EU trade chief Peter Mandelson would outline the offer to Toure on Friday, the commissioner's spokesman Peter Power said.
Mandelson's offer would be to eliminate "all form of exports subsidies for cotton in all developed countries", and offer duty-free access to cotton imports in "all developed and advanced developing countries", Power said.
The EU would also offer "a substantial reduction of trade distorting domestic support for producers in developed countries".
Benin, Burkina Faso, Chad and Mali, for which cotton is a vital export, have said their interests must not be sidelined at the Hong Kong summit.
The Hong Kong meeting is meant to agree the outlines of an international accord to cap the Doha round negotiations launched in 2001 in the Qatari capital.
The negotiations aim to produce a wide-ranging multilateral deal cutting tariffs, subsidies and other barriers to commerce while using trade to boost living standards in developing countries.

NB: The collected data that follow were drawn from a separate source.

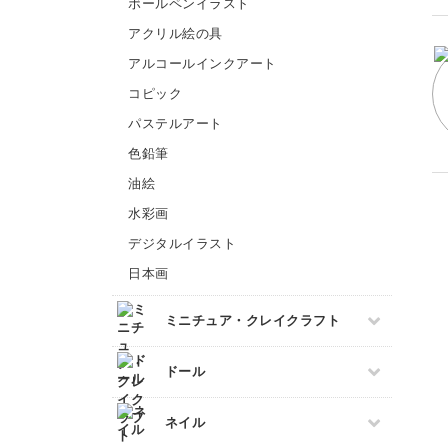
ボールペンイラスト
洋裁
あみぐるみ
ビーズ刺繍
アクリル絵の具
フランス刺繍
アルコールインクアート
ソウタシエ
コピック
パステルアート
色鉛筆
油絵
水彩画
デジタルイラスト
日本画
ミニチュア・クレイクラフト
すべて
ドール
フェイクスイーツ
すべて
ネイル
ミニチュアフード
ドール服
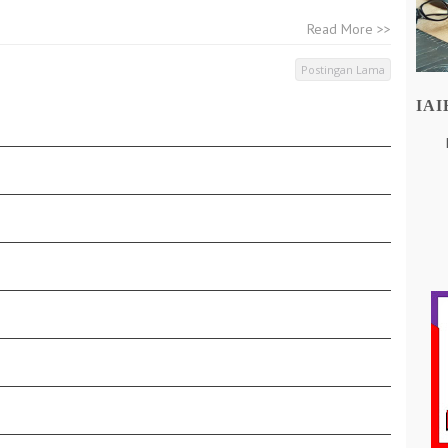
Read More >>
Postingan Lama
IA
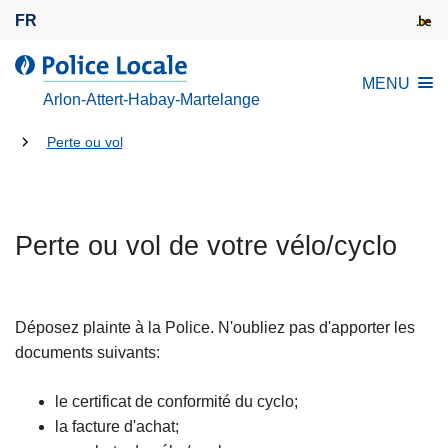
A
FR
l
l
l
MENU
e
a
Arlon-Attert-Habay-Martelange
r
P
a
Tu
o
Perte ou vol
u
l
es
c
i
là:
o
c
n
Perte ou vol de votre vélo/cyclo
e
t
L
e
o
n
c
Déposez plainte à la Police. N'oubliez pas d'apporter les
u
a
documents suivants:
p
l
r
e
le certificat de conformité du cyclo;
i
la facture d'achat;
n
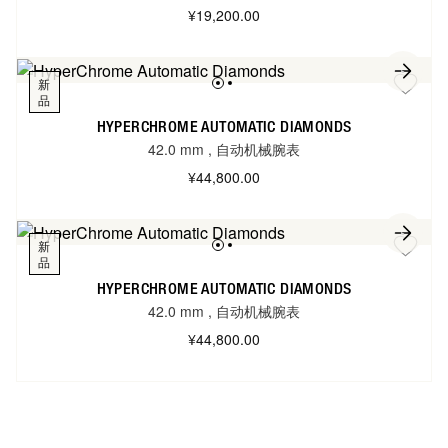
¥19,200.00
新
品
HYPERCHROME AUTOMATIC DIAMONDS
42.0 mm
,
自动机械腕表
¥44,800.00
新
品
HYPERCHROME AUTOMATIC DIAMONDS
42.0 mm
,
自动机械腕表
¥44,800.00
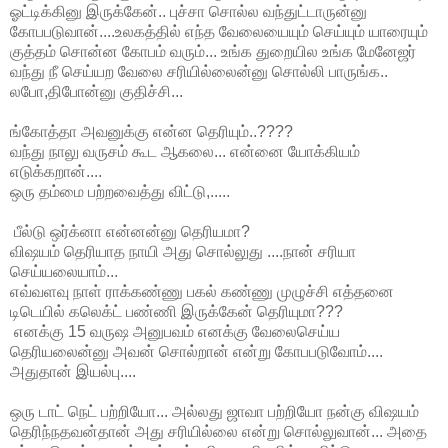
ஓட்டிக்கினு இருக்கேன்.. புச்சா சொல்ல வந்துட்டாருன்னு
கோபபடுவான்....உலகத்தில் எந்த வேலையையும் செய்யும் யாரையும்
குத்தம் சொன்ன கோபம் வரும்... உங்க துறையில உங்க மேனேஜர்
வந்து நீ செய்யற வேலை சரியில்லைன்னு சொல்லி பாருங்க..
லபோ,திபோன்னு குதிச்சி...
ங்கோத்தா அவனுக்கு என்ன தெரியும்..????
வந்து நாலு வருசம் கூட ஆகலை... என்னை யோக்கியம்
எடுக்கறான்....
ஒரு தம்மை பற்றவைத்து விட்டு,.....
பீல்டு ஒர்க்னா என்னன்னு தெரியமா?
விஷயம் தெரியாத நாயி அது சொல்லுது ....நான் சரியா
செய்யலையாம்...
எவ்வளவு நாள் ராக்கண்ணு பகல் கண்ணு முழுச்சி எத்தனை
டிடெயில் கலெக்ட் பண்ணி இருக்கேன் தெரியுமா???
எனக்கு 15 வருஷ அனுபவம் எனக்கு வேலைசெய்ய
தெரியலைன்னு அவன் சொல்றான் என்று கோபபடுவோம்....
அதுதான் இயல்பு....
ஒரு டாட் நெட் பற்றியோ... அல்லது ஜாவா பற்றியோ நன்கு விஷயம்
தெரிந்நதவன்தான் அது சரியில்லை என்று சொல்லுவான்... அதை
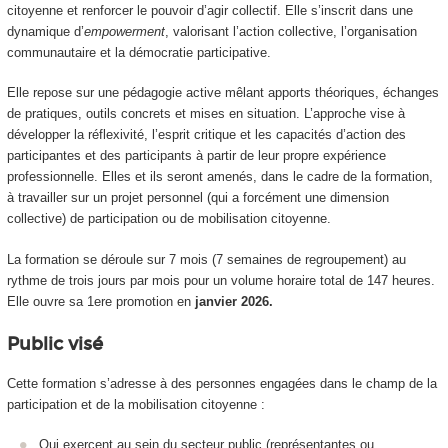
citoyenne et renforcer le pouvoir d’agir collectif. Elle s’inscrit dans une
dynamique d’
empowerment
, valorisant l’action collective, l’organisation
communautaire et la démocratie participative.
Elle repose sur une pédagogie active mêlant apports théoriques, échanges
de pratiques, outils concrets et mises en situation. L’approche vise à
développer la réflexivité, l’esprit critique et les capacités d’action des
participantes et des participants à partir de leur propre expérience
professionnelle. Elles et ils seront amenés, dans le cadre de la formation,
à travailler sur un projet personnel (qui a forcément une dimension
collective) de participation ou de mobilisation citoyenne.
La formation se déroule sur 7 mois (7 semaines de regroupement) au
rythme de trois jours par mois pour un volume horaire total de 147 heures.
Elle ouvre sa 1ere promotion en
janvier 2026.
Public visé
Cette formation s’adresse à des personnes engagées dans le champ de la
participation et de la mobilisation citoyenne :
Qui exercent au sein du secteur public (représentantes ou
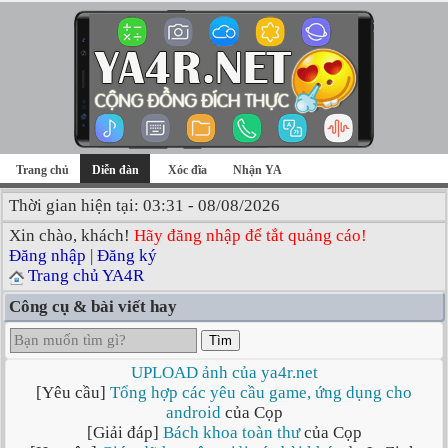
Trang chủ
Diễn đàn
Xóc đĩa
Nhận YA
Thời gian hiện tại: 03:31 - 08/08/2026
Xin chào, khách!
Hãy đăng nhập để tắt quảng cáo!
Đăng nhập
|
Đăng ký
Trang chủ YA4R
Công cụ & bài viết hay
Tìm
UPLOAD ảnh của ya4r.net
[Yêu cầu]
Tổng hợp các yêu cầu game, ứng dụng cho
android
của Cọp
[Giải đáp]
Bách khoa toàn thư
của Cọp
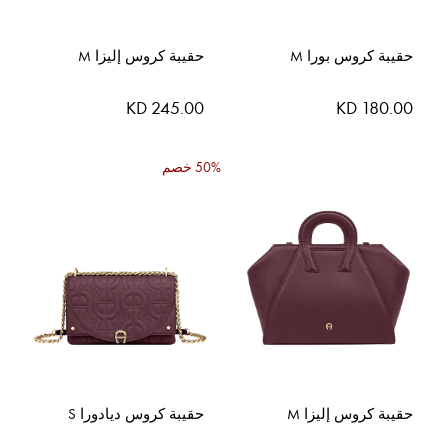
حقيبة كروس بورا M
حقيبة كروس إليزا M
KD 245.00
KD 180.00
50% خصم
حقيبة كروس إليزا M
حقيبة كروس ديادورا S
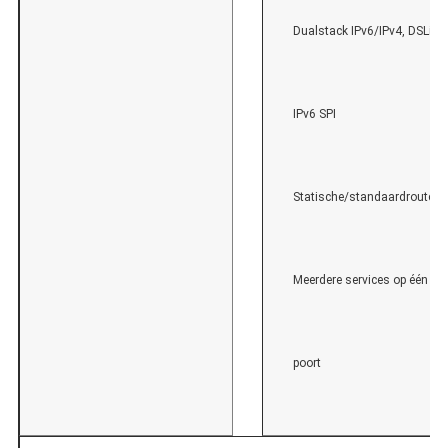
Dualstack IPv6/IPv4, DSLite 
IPv6 SPI
Statische/standaardrouteri
Meerdere services op één W
poort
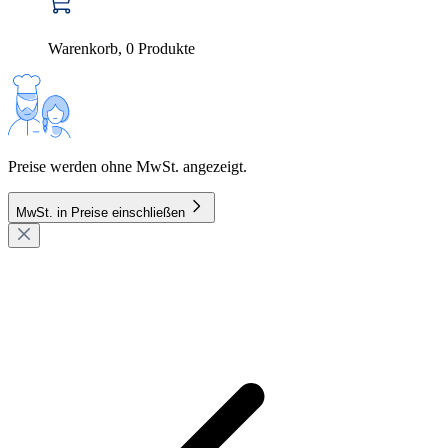
Warenkorb
,
0
Produkte
Preise werden ohne MwSt. angezeigt.
MwSt. in Preise einschließen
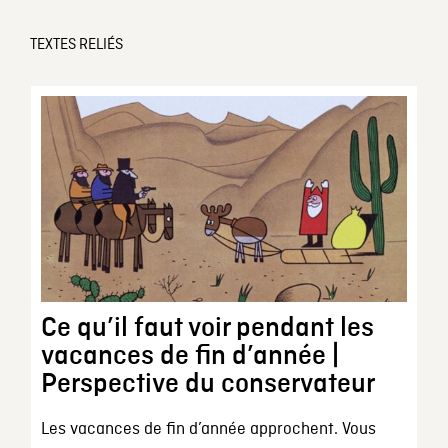
TEXTES RELIÉS
Ce qu’il faut voir pendant les
vacances de fin d’année |
Perspective du conservateur
Les vacances de fin d’année approchent. Vous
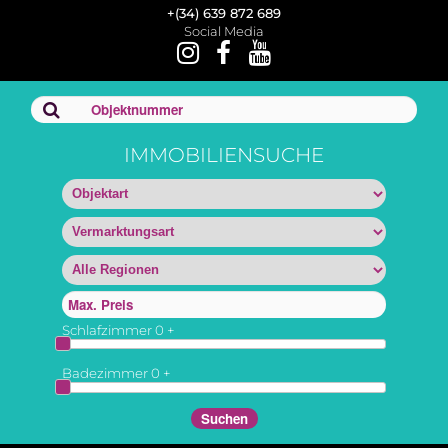
+(34) 639 872 689
Social Media
IMMOBILIENSUCHE
Schlafzimmer
0
+
Badezimmer
0
+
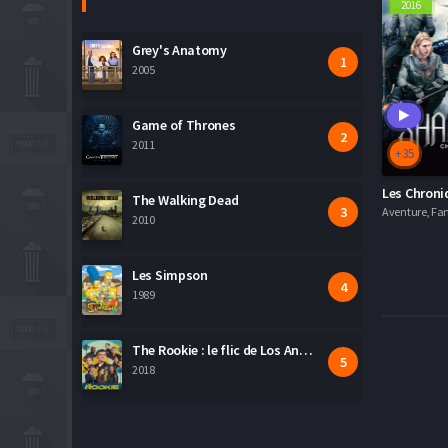
2016
Guerre
Grey's Anatomy
Historique
2005
Horreur
Game of Thrones
Judiciaire
2011
+35
Musical
The Walking Dead
Aventure, Fan
2010
Policier
Romance
Les Simpson
1989
Science Fiction
The Rookie : le flic de Los Angeles
Thriller
2018
Western
Séries VF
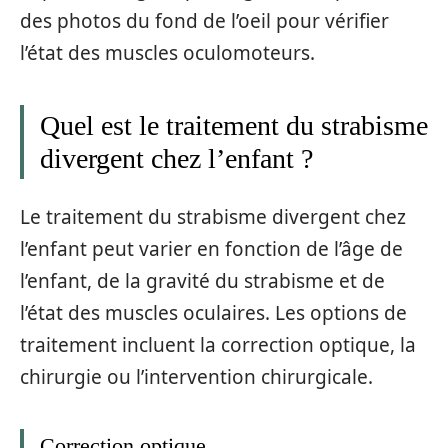
des photos du fond de l’oeil pour vérifier
l’état des muscles oculomoteurs.
Quel est le traitement du strabisme
divergent chez l’enfant ?
Le traitement du strabisme divergent chez
l’enfant peut varier en fonction de l’âge de
l’enfant, de la gravité du strabisme et de
l’état des muscles oculaires. Les options de
traitement incluent la correction optique, la
chirurgie ou l’intervention chirurgicale.
Correction optique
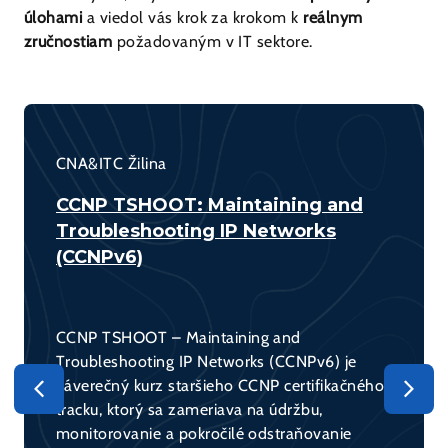
úlohami
a viedol vás krok za krokom k
reálnym
zručnostiam
požadovaným v IT sektore.
CNA&ITC Žilina
CCNP TSHOOT: Maintaining and
Troubleshooting IP Networks
(CCNPv6)
CCNP TSHOOT – Maintaining and
Troubleshooting IP Networks (CCNPv6) je
záverečný kurz staršieho CCNP certifikačného
tracku, ktorý sa zameriava na údržbu,
monitorovanie a pokročilé odstraňovanie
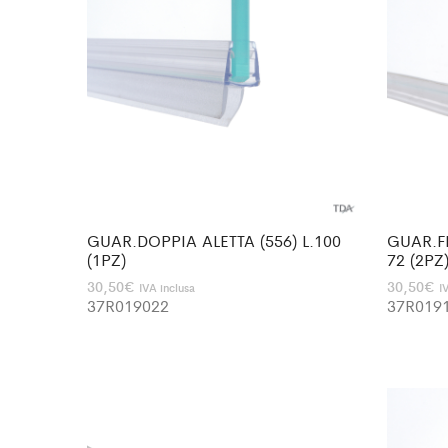
GUAR.DOPPIA ALETTA (556) L.100
GUAR.FE
(1PZ)
72 (2PZ
30,50
€
30,50
€
IVA inclusa
I
37R019022
37R019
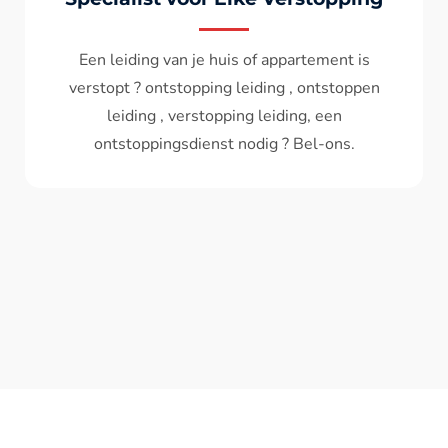
Wc spoelt niet meer door ? het water komt
terug ? ontstoppen wc , ontstopping wc , wc
verstopt , een ontstoppingsdienst nodig ?
Bel - ons ? V.A 119€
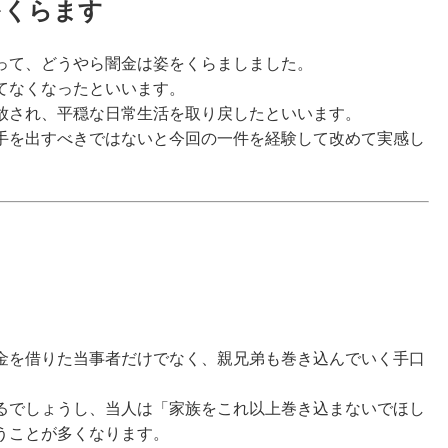
をくらます
って、どうやら闇金は姿をくらましました。
てなくなったといいます。
放され、
平穏な日常生活を取り戻したといいます。
手を出すべきではないと今回の一件を経験して改めて実感し
金を借りた当事者だけでなく、親兄弟も巻き込んでいく手口
るでしょうし、当人は
「家族をこれ以上巻き込まないでほし
うことが多くなります。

The West African cotton producers want the summit to fix a date for the elimination of cotton subsidies.
Power said that the EU wanted its cotton proposals to "come into effect at once after" the Doha round is concluded while "the Americans want to delay it".
The cotton proposals come as Brussels seeks to deflect growing criticism that it is holding up progress in the WTO talks because its promises to cut agriculture subsidies and tariffs do not go far enough in removing barriers to trade.
The EU, where cotton production is marginal and concentrated in Greece and Spain, aims to turn up the pressure on the United States, which has a big and heavily subsidised cotton sector, Power said.
The British government, which holds the EU's rotating presidency, sought to tighten the screws on the US and urged Washington to reduce funding for its cotton farmers.
"It would be very helpful if the United States acted now before Hong Kong," Britain's Secretary of State for International Development Hilary Benn told reporters in London.
Sub-saharan cotton producers can already export cotton to the EU free of customs duties as part of a so-called "Anything But Arms" programme giving favourable trade terms to the least developed countries.
Brussels wants other WTO members to adopt similar programmes.
"Others have much bigger subsidies than Europe on cotton," Barroso said.
"Instead of making rhetoric, negotiations need to move and I hope that can clearly happen before Hong Kong," he added.